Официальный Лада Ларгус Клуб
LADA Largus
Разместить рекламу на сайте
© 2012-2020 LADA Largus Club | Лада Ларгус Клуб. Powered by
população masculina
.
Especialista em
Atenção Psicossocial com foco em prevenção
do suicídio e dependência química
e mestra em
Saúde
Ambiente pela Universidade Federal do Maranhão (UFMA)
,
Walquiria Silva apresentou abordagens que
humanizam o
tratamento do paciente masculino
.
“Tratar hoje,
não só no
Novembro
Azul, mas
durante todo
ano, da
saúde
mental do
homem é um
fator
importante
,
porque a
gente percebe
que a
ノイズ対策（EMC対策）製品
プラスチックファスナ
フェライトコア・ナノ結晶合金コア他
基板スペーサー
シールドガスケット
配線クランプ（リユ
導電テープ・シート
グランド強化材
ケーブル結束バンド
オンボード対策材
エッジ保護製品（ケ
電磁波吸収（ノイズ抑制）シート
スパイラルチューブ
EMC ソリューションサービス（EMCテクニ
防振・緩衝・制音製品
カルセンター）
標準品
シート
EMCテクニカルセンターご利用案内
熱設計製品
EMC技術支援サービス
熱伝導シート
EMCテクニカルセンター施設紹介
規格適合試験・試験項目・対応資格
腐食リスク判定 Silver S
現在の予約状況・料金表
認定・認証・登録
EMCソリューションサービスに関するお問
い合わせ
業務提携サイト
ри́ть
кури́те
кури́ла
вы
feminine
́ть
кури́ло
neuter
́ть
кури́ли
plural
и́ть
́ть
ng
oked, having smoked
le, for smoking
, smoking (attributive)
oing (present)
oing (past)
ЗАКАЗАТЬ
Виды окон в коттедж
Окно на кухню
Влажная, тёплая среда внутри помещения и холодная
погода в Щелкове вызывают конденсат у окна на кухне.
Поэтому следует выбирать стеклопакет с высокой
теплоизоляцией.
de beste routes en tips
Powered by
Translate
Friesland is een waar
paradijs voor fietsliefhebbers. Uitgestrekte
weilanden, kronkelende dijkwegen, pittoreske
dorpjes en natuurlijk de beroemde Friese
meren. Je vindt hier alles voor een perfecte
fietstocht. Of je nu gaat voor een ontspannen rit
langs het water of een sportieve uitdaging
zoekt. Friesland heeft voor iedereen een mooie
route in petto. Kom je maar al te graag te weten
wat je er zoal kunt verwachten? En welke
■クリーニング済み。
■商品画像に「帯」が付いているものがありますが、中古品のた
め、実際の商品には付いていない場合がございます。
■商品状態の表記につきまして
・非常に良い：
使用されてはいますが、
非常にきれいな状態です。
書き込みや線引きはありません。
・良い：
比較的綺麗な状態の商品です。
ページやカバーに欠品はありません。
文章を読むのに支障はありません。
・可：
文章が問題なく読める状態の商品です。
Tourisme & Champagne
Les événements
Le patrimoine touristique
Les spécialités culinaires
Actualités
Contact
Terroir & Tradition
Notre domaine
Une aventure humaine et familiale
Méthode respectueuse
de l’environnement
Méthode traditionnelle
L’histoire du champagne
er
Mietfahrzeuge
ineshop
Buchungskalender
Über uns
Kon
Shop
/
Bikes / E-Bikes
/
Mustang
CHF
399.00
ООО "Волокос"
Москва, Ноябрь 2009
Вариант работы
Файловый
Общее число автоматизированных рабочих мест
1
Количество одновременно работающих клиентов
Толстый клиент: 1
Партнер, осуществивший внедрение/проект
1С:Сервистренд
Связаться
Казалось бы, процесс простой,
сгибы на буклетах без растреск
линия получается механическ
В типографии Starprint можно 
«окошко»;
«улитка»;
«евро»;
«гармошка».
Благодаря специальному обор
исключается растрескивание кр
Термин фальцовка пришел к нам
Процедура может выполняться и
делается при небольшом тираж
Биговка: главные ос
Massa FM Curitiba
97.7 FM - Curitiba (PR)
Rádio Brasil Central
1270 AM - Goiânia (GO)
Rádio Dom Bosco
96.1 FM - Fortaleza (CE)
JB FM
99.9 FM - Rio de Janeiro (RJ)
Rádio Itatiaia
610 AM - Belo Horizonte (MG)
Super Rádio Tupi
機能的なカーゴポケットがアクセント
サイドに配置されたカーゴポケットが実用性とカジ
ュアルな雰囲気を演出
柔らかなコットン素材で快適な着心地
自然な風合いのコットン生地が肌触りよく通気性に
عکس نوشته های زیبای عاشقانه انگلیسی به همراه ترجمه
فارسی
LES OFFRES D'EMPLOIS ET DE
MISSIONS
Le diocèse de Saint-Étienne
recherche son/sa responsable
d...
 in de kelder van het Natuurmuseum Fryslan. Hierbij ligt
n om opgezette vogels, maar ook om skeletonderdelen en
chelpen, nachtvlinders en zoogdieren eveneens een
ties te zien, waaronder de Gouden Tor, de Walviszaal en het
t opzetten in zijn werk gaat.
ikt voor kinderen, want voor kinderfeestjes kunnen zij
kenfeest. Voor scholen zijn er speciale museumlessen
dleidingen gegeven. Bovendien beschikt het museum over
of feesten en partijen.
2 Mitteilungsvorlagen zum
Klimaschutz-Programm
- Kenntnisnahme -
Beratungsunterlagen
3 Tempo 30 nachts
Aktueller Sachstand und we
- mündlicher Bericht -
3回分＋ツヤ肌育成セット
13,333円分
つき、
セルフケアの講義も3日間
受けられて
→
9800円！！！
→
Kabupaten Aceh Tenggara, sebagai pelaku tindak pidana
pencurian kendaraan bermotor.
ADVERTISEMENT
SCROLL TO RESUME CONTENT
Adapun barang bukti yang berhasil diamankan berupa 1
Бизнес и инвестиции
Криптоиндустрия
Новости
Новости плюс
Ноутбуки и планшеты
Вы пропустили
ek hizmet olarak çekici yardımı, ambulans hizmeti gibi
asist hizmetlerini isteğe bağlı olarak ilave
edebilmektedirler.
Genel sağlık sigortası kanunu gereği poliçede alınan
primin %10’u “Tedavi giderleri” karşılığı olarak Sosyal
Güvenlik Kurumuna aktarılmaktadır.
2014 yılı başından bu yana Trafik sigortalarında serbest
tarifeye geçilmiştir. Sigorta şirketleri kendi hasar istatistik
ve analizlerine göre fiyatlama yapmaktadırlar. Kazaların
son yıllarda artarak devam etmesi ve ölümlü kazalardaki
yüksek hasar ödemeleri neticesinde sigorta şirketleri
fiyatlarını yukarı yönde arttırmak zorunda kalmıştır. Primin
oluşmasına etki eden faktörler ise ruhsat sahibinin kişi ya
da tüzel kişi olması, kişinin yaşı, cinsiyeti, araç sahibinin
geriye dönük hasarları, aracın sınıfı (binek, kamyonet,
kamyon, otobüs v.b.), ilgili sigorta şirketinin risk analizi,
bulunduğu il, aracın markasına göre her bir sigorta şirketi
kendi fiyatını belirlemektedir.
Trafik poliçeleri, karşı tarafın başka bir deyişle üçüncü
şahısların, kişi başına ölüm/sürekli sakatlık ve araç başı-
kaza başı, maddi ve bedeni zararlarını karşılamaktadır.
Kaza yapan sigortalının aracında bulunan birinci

________________

-- TASK BRIEF --
When you reach the line in the material above that holds "Notre domaine", begin reproducing lines exactly, and stop after the line that holds "Биговка: главные ос".

-- WRITTEN RESPONSE --
Notre domaine
Une aventure humaine et familiale
Méthode respectueuse
de l’environnement
Méthode traditionnelle
L’histoire du champagne
er
Mietfahrzeuge
ineshop
Buchungskalender
Über uns
Kon
Shop
/
Bikes / E-Bikes
/
Mustang
CHF
399.00
ООО "Волокос"
Москва, Ноябрь 2009
Вариант работы
Файловый
Общее число автоматизированных рабочих мест
1
Количество одновременно работающих клиентов
Толстый клиент: 1
Партнер, осуществивший внедрение/проект
1С:Сервистренд
Связаться
Казалось бы, процесс простой,
сгибы на буклетах без растреск
линия получается механическ
В типографии Starprint можно 
«окошко»;
«улитка»;
«евро»;
«гармошка».
Благодаря специальному обор
исключается растрескивание кр
Термин фальцовка пришел к нам
Процедура может выполняться и
делается при небольшом тираж
Биговка: главные ос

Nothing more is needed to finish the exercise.